There are a number of reasons why this happens.  One is that the left hemisphere’s take on reality, though very useful, is much simpler than that of the right.  For example, the right hemisphere’s take on things is oblique and implicit, and it understands that a thing and its opposite may both be true, which complicates reality, to say the least.  This means that the left hemisphere’s take is sometimes seductive, by reason of its very obviousness. 
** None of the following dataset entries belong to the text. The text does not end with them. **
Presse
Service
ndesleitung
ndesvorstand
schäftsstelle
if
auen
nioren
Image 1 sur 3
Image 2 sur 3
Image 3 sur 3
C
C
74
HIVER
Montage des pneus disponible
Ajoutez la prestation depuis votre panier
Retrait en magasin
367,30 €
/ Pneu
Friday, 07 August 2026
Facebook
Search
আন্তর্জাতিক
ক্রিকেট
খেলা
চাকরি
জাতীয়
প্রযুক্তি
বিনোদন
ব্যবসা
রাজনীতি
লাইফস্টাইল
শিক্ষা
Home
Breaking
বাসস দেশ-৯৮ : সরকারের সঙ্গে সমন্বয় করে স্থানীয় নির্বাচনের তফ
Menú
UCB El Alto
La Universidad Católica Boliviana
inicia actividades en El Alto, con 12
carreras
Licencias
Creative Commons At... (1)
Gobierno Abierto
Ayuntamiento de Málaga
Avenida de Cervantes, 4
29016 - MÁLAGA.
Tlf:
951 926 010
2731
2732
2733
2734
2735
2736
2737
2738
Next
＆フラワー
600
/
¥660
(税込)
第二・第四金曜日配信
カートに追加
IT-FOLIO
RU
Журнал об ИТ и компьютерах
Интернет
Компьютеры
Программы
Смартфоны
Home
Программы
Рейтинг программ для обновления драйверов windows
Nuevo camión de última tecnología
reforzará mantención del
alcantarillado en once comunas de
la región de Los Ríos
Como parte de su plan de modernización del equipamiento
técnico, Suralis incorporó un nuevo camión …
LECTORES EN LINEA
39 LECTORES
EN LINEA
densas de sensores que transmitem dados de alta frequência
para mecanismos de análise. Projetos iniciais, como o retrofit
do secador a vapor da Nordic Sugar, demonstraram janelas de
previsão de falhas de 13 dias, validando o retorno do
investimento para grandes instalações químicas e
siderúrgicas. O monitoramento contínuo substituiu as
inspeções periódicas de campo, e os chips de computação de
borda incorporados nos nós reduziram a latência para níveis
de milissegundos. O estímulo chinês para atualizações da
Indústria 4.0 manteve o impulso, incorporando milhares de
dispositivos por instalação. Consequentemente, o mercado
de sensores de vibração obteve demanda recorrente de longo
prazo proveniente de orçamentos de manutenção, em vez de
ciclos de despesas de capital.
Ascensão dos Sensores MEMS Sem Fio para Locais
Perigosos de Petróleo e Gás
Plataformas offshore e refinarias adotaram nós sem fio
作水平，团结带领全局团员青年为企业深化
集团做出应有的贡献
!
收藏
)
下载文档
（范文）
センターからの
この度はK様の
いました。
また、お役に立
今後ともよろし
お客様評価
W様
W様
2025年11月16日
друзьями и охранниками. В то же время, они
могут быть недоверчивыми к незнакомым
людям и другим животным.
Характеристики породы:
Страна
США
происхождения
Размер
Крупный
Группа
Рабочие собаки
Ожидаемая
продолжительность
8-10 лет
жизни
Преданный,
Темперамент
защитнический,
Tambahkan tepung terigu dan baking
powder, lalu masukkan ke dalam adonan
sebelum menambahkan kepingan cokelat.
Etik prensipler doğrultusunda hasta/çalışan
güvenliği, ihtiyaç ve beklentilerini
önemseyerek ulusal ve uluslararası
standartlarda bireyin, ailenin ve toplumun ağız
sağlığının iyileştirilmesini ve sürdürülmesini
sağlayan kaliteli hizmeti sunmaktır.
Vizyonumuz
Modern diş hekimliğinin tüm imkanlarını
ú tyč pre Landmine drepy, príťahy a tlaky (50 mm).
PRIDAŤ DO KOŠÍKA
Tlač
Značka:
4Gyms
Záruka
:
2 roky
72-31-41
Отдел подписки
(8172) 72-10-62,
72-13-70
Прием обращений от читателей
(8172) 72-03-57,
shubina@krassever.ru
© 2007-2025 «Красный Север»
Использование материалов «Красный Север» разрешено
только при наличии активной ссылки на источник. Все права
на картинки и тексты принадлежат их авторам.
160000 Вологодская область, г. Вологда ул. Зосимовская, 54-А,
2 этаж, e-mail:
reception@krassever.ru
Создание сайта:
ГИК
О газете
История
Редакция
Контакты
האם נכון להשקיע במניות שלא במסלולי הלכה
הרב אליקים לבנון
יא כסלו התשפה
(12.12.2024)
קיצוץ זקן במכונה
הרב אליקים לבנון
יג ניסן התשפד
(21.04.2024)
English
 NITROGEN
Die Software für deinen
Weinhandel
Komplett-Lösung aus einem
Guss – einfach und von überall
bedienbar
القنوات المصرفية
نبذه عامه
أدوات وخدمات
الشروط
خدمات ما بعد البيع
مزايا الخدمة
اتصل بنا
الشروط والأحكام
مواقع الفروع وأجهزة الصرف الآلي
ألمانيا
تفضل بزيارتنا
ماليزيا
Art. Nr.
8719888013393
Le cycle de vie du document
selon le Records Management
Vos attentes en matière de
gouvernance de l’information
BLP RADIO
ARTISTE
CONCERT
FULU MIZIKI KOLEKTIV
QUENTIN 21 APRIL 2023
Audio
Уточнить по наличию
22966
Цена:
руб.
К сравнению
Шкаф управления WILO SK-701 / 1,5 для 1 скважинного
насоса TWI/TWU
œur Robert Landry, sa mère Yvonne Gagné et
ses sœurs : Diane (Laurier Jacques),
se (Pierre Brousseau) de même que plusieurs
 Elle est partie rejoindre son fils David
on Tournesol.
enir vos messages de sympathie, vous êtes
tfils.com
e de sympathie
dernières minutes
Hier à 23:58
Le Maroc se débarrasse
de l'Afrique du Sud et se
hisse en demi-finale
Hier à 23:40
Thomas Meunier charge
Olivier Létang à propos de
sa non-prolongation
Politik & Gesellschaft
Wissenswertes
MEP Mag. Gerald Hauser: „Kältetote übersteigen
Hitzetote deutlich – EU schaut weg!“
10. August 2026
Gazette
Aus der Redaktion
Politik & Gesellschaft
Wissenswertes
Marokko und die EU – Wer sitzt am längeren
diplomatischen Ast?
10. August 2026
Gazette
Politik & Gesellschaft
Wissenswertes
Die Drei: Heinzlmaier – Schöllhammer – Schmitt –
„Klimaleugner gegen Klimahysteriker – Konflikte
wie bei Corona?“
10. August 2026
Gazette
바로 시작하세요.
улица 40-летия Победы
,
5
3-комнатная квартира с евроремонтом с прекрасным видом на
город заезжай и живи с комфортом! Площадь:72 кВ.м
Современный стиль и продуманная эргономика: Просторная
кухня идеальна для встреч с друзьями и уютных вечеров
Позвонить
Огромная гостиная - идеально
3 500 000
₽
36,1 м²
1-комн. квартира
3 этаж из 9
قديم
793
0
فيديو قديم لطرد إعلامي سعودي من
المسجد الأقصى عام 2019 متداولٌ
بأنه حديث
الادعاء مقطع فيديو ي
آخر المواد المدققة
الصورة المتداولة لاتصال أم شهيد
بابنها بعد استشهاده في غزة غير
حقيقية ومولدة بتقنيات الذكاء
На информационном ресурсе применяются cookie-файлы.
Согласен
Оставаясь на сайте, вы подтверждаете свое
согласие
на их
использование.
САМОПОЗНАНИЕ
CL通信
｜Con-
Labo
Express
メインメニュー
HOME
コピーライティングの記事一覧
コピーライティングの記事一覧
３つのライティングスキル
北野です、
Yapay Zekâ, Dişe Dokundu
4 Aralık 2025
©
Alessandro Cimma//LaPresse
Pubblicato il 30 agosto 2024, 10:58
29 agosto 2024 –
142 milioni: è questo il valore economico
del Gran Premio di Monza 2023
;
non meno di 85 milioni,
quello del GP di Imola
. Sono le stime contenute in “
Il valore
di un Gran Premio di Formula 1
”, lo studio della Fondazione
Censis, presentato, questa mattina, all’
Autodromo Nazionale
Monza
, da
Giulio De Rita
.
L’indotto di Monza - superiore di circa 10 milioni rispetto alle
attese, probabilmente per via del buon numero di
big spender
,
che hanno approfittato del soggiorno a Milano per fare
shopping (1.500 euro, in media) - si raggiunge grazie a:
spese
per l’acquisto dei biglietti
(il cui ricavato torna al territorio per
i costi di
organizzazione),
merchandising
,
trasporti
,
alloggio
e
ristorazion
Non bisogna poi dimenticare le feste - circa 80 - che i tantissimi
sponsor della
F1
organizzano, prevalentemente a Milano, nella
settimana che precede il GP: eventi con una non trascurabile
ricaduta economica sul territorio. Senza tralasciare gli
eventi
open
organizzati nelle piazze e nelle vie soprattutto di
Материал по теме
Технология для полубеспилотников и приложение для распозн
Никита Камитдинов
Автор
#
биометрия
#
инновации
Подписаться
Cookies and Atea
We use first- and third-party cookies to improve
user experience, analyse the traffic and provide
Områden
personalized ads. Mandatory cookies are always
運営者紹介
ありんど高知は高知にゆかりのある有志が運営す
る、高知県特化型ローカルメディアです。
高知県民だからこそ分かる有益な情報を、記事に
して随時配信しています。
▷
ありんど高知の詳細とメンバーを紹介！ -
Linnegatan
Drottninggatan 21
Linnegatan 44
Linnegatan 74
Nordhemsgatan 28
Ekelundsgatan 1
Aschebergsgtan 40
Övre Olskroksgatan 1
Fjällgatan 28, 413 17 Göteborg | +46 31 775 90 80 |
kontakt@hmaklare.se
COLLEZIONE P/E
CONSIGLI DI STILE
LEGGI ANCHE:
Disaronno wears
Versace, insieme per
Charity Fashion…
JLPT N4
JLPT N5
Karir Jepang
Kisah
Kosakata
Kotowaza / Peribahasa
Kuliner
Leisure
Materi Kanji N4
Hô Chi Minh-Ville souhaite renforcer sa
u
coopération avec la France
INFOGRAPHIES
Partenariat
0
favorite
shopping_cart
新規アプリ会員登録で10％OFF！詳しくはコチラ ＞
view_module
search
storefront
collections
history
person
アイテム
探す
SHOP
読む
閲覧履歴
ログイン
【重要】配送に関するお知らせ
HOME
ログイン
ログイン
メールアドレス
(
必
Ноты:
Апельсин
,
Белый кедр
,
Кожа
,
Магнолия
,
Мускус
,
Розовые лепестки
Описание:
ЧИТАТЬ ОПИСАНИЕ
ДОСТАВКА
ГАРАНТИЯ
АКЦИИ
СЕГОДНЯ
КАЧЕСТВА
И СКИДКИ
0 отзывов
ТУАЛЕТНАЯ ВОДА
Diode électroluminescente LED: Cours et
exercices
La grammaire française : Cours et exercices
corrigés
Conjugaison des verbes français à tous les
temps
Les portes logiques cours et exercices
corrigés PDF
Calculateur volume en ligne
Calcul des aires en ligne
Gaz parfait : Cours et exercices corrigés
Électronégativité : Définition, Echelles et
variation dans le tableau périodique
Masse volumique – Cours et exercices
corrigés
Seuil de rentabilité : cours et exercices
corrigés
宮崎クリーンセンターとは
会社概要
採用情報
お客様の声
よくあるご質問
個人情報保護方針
The great philosopher Isaiah Berlin laid out the three propositions on which the Western tradition is founded: that all genuine questions can be answered, that if a question cannot be answered it is not a question; that all these answers are knowable, that they can be discovered by means which can be learnt and taught to other persons; and that all the answers must be compatible with one another.  Berlin was profoundly sceptical of them, as am I.  For anyone who has lived, each of these propositions is, in fact, blatantly false.  It is only being in thrall to the view of the left hemisphere that makes us consider, even for an instant, that they might be valid.  The left hemisphere’s model of the world has a charming and compelling simplicity, because it has ruthlessly excised everything that does not fit its model.  Having purified the world so that it fits its vision, it find its vision fits the world.

Then there is the fact that the left hemisphere is highly vocal on its own behalf.  It is full of confidence in its own simple vision.  What’s more, it is the Berlusconi of the brain, in the sense that it controls the media: it controls speech and constructs the argument.  The right hemisphere does not have a voice – literally.

But more importantly than anything else, the left hemisphere denies the importance of what it does not understand, ignores what it cannot accommodate, ironises what it doesn’t accept, and generally pulls the rug from under the feet of those who would look to anything beyond what it has to offer. Thus the idea that the body might be anything other than a machine, along with the inherited wisdom transmitted by a historical culture, and the sense of the natural world as more than just a heap of resource, have all been relentlessly undermined in our time.  Meanwhile the realm of the arts and the spiritual world have been trivialized and lost their power to convey anything to many of us.